Directions for this task
Copy out word for word the lines of the records below, starting at the line that contains "on Monday start?" and ending at the last line of the records.
---- Records for processing
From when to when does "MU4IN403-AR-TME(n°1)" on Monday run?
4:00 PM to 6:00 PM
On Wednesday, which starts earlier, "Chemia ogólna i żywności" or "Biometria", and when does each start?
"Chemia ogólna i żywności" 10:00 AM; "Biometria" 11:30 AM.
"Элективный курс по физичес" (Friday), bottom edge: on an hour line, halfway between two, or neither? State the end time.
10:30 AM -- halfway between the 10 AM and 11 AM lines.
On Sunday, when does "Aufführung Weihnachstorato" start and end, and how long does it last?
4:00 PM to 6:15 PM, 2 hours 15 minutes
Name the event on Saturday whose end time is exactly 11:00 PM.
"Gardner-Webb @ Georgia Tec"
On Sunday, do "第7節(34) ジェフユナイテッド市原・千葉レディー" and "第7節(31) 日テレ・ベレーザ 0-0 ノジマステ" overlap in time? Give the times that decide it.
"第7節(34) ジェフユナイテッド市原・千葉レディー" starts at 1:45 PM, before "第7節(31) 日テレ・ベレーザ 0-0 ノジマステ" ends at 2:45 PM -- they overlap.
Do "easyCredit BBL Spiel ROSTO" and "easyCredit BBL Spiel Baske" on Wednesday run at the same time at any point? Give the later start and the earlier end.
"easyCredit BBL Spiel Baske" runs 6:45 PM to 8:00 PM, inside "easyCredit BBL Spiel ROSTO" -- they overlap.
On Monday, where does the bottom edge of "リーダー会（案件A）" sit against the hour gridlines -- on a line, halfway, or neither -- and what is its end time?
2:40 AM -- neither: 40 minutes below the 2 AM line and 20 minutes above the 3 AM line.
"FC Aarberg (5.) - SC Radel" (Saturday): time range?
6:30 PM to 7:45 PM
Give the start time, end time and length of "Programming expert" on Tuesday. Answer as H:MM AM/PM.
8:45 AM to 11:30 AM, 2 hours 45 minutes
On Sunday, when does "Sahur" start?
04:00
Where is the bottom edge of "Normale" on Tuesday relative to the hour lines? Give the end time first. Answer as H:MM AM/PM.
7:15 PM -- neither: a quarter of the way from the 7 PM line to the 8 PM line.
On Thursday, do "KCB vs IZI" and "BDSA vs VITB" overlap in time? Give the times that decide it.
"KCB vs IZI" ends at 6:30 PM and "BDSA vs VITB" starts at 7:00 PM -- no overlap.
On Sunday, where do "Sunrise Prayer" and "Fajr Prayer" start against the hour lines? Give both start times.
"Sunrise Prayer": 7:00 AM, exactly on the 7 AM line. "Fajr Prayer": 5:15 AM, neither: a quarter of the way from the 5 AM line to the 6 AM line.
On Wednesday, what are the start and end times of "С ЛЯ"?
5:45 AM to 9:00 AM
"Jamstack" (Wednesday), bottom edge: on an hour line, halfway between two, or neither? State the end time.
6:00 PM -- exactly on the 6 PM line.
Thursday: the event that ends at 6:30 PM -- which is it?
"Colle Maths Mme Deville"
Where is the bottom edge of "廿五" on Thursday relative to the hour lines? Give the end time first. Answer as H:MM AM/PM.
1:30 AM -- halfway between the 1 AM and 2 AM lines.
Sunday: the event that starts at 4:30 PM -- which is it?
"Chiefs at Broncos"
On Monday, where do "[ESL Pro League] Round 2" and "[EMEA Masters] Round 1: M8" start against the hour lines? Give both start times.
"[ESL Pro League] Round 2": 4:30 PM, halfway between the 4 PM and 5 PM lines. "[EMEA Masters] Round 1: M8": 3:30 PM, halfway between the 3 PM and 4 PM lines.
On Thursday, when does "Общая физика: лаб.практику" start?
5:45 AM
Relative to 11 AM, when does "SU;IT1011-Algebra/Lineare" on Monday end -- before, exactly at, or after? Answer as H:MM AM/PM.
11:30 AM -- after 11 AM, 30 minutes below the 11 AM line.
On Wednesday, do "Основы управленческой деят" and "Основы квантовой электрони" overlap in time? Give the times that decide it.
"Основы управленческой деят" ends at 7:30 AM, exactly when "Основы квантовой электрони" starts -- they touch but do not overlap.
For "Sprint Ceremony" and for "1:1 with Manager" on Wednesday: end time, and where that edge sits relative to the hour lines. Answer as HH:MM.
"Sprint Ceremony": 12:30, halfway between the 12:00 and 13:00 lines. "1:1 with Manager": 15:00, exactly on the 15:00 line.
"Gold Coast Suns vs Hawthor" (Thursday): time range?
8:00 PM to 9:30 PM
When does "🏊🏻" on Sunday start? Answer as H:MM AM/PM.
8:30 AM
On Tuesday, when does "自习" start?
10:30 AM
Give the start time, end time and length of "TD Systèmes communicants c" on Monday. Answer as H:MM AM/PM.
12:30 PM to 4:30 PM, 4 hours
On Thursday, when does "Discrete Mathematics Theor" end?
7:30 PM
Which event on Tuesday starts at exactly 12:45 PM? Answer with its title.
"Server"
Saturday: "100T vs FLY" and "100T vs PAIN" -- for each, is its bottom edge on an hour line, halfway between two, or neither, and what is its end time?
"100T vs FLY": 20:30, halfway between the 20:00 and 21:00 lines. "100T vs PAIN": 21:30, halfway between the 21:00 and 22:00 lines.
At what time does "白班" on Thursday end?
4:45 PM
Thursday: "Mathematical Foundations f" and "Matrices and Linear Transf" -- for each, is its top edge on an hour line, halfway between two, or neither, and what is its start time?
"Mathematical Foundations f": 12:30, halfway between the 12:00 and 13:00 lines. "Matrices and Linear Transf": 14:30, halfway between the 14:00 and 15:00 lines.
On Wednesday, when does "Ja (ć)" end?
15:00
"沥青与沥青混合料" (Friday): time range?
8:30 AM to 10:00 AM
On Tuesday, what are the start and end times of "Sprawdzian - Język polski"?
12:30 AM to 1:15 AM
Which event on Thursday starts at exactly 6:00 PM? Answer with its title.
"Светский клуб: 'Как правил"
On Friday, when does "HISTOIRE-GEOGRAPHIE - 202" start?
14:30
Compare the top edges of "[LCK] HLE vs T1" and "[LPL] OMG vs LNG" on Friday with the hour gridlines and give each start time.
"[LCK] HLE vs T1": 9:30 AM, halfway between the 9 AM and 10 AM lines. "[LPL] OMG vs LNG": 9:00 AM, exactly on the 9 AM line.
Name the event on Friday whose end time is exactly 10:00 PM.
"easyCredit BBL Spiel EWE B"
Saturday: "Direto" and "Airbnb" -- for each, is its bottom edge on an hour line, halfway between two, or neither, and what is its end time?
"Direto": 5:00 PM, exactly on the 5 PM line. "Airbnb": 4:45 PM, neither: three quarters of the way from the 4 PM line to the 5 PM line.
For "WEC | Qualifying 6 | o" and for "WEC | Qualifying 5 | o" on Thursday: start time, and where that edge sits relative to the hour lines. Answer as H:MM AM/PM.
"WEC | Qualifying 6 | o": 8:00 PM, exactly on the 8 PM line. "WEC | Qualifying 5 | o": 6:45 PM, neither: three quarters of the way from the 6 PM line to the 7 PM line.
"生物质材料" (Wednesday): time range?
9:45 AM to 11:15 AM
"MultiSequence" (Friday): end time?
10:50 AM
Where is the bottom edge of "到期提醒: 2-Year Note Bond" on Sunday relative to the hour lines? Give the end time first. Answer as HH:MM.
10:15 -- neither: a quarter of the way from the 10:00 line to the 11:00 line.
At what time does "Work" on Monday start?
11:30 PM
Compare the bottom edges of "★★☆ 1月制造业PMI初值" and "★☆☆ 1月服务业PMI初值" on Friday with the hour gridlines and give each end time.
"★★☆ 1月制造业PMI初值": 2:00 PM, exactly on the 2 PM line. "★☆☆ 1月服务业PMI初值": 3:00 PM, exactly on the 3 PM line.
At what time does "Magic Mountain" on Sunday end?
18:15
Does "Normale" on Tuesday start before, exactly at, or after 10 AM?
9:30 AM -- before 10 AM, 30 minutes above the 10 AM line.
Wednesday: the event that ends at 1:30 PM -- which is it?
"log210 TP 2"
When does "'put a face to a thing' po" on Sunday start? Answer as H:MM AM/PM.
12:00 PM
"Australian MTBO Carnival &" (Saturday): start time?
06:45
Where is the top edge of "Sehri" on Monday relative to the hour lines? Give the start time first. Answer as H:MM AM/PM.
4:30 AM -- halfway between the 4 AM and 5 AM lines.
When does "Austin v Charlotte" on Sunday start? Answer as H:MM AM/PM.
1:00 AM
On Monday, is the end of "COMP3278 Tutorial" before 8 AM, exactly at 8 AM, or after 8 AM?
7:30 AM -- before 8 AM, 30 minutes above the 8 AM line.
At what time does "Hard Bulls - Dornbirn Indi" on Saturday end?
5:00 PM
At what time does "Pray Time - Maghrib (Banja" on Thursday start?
--------
Response to this task
At what time does "Work" on Monday start?
11:30 PM
Compare the bottom edges of "★★☆ 1月制造业PMI初值" and "★☆☆ 1月服务业PMI初值" on Friday with the hour gridlines and give each end time.
"★★☆ 1月制造业PMI初值": 2:00 PM, exactly on the 2 PM line. "★☆☆ 1月服务业PMI初值": 3:00 PM, exactly on the 3 PM line.
At what time does "Magic Mountain" on Sunday end?
18:15
Does "Normale" on Tuesday start before, exactly at, or after 10 AM?
9:30 AM -- before 10 AM, 30 minutes above the 10 AM line.
Wednesday: the event that ends at 1:30 PM -- which is it?
"log210 TP 2"
When does "'put a face to a thing' po" on Sunday start? Answer as H:MM AM/PM.
12:00 PM
"Australian MTBO Carnival &" (Saturday): start time?
06:45
Where is the top edge of "Sehri" on Monday relative to the hour lines? Give the start time first. Answer as H:MM AM/PM.
4:30 AM -- halfway between the 4 AM and 5 AM lines.
When does "Austin v Charlotte" on Sunday start? Answer as H:MM AM/PM.
1:00 AM
On Monday, is the end of "COMP3278 Tutorial" before 8 AM, exactly at 8 AM, or after 8 AM?
7:30 AM -- before 8 AM, 30 minutes above the 8 AM line.
At what time does "Hard Bulls - Dornbirn Indi" on Saturday end?
5:00 PM
At what time does "Pray Time - Maghrib (Banja" on Thursday start?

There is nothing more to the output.